Mr. Morris to Mr. Seward.
I have the honor to advise you that I had an audience with the Sultan on the 22d ultimo, on which occasion I delivered my letter of credence as minister resident, and presented to him the congratulations of the President of the United States on his accession to the throne. On that occasion I pronounced the following address to the Sultan. It was spoken in French, [Page 787] as the minister of foreign affairs, who accompanied me, desired, to avoid the necessity of a triple translation.
“The President of the United States of America having been pleased to select me to represent the government of the United States near your Imperial Majesty, in the character of minister resident, I have the honor to present to your Majesty my letters of credence.
“The President has also charged me with the agreeable duty of offering his most cordial congratulations on the occasion of the accession of your Majesty to the throne of your ancestors. The government and people of the United States have learned with sincere satisfaction the accession of a sovereign whose elevated character and enlightened mind offer the highest assurances of the happiness and prosperity of the Ottoman empire.
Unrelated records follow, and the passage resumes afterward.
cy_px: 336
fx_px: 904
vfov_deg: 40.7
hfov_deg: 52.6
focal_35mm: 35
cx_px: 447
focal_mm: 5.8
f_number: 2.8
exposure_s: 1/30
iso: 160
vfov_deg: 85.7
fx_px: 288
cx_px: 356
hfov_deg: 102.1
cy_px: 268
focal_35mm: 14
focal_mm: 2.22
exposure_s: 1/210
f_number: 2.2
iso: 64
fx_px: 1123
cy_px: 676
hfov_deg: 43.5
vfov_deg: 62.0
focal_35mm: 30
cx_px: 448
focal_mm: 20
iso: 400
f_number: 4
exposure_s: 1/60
“The President has instructed me to convey to your Majesty the assurance that he will be pleased to avail himself of every occasion to manifest the disinterested friendship of the government of the United States for that of Turkey, and his desire to modify the existing treaty so as to improve as far as possible the commercial interest of the two countries.
“I congratulate myself on having been appointed to represent the United States of America near your Imperial Majesty, and I beg your Majesty to do me the justice to believe that it will be my constant aim to do all in my power to maintain and extend the amicable relations which have existed in unbroken harmony between the two nations from the commencement of their intercourse to the present day.”
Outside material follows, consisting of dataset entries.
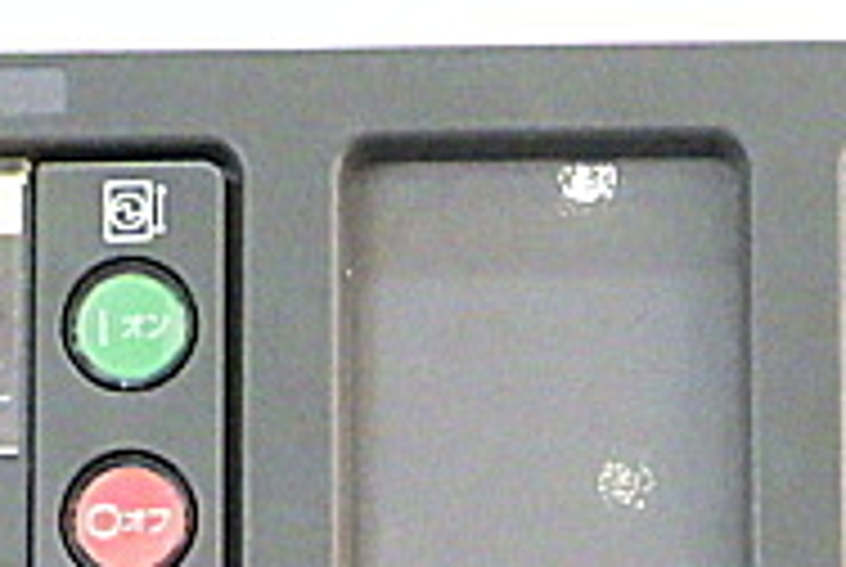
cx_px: 630
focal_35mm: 99
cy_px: 1044
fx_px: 2330
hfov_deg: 20.4
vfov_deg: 12.6
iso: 1250
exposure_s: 1/45
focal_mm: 5
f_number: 3.5
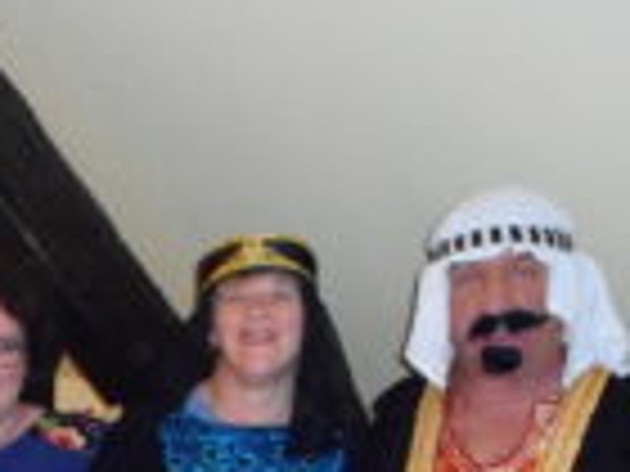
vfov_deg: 15.9
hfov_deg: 20.6
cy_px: 535
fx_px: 1638
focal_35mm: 90
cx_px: -86
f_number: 4.2
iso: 1000
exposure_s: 1/30
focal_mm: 6
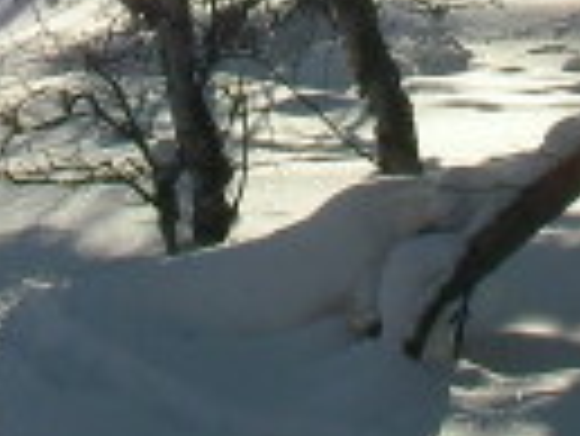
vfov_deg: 7.0
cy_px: -438
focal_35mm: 206
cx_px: 265
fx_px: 3455
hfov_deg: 9.6
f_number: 5.6
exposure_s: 1/758
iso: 50
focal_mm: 6.3
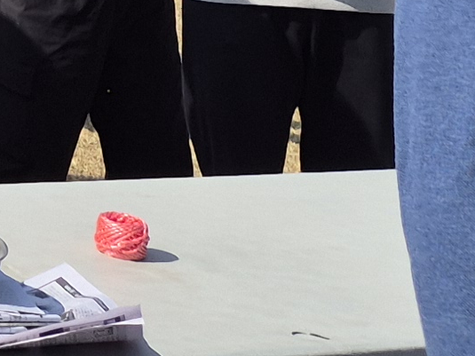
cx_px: -659
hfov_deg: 10.1
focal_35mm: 172
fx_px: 2360
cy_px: -968
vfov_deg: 7.0
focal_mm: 5.4
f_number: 1.8
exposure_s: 1/1632
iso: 25
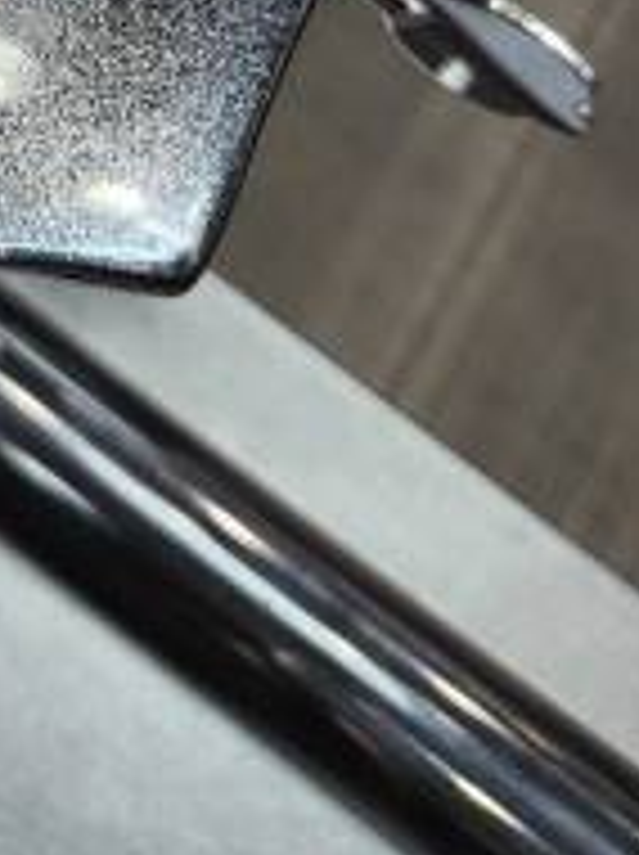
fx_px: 1554
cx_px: -40
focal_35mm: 63
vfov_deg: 26.1
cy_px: -261
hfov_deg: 22.1
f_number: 1.8
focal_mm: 5.54
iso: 125
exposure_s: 1/120
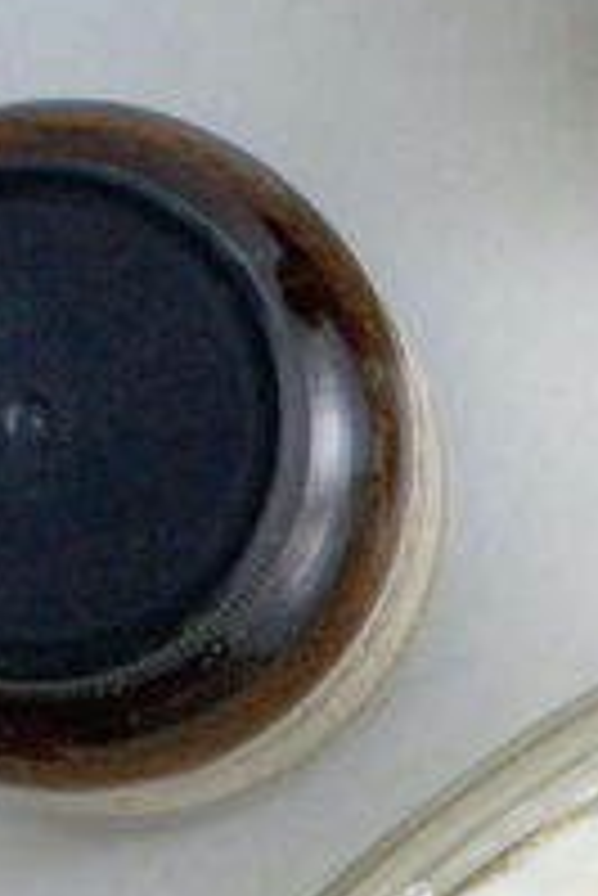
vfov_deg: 4.9
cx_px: 1367
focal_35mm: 407
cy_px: 2121
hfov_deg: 3.3
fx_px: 10123
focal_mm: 50
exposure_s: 1/160
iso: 200
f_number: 2.8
The reply of the Sultan was of the most cordial and friendly character. He desired me to express to the President of the United States his thanks for his friendly sentiments, and for his sympathy with the welfare of the Ottoman empire, and to assure him that he properly appreciated the disinterested friendship which the government of the United States had ever manifested towards that of Turkey. It would always give him pleasure to remember and reciprocate the good will which had uniformly marked the intercourse of the United States with the Ottoman government. He begged me to convey to the President the assurance of his high regard and esteem. After a few words of grateful welcome to myself, he expressed his sympathy with the government of the United States for the troubles in which it is involved, and the hope that the war would soon terminate with the maintenance of the American Union in all its original power and integrity, and with the restoration of peace and concord among the American people.
I am happy in thus being able to report to you that the United States has a true and loyal friend in the sovereign of this great empire. The same feeling inspires all his ministers, and I am sure that this feeling is as sincere as it is warm and generous. I need not assure you that it will give me great pleasure to cultivate and confirm this good feeling in every possible way.
As an instance of the loyalty of American citizens to the Union of the States, I beg to mention the fact that of the one hundred and fifty American missionaries resident in this empire there is not one who sympathizes with the secession rebellion. This fact is the more remarkable as the missionaries are from every part of the United states. Owing to their knowledge of the languages of the country, and their extensive intercourse with the people, their influence on public opinion is considerable. The prayers of all of them are daily offered for the preservation of the federal Union and the triumph of. the Union arms.
I have the honor to be your obedient servant,
Hon. Wm. H. Seward, Secretary of State.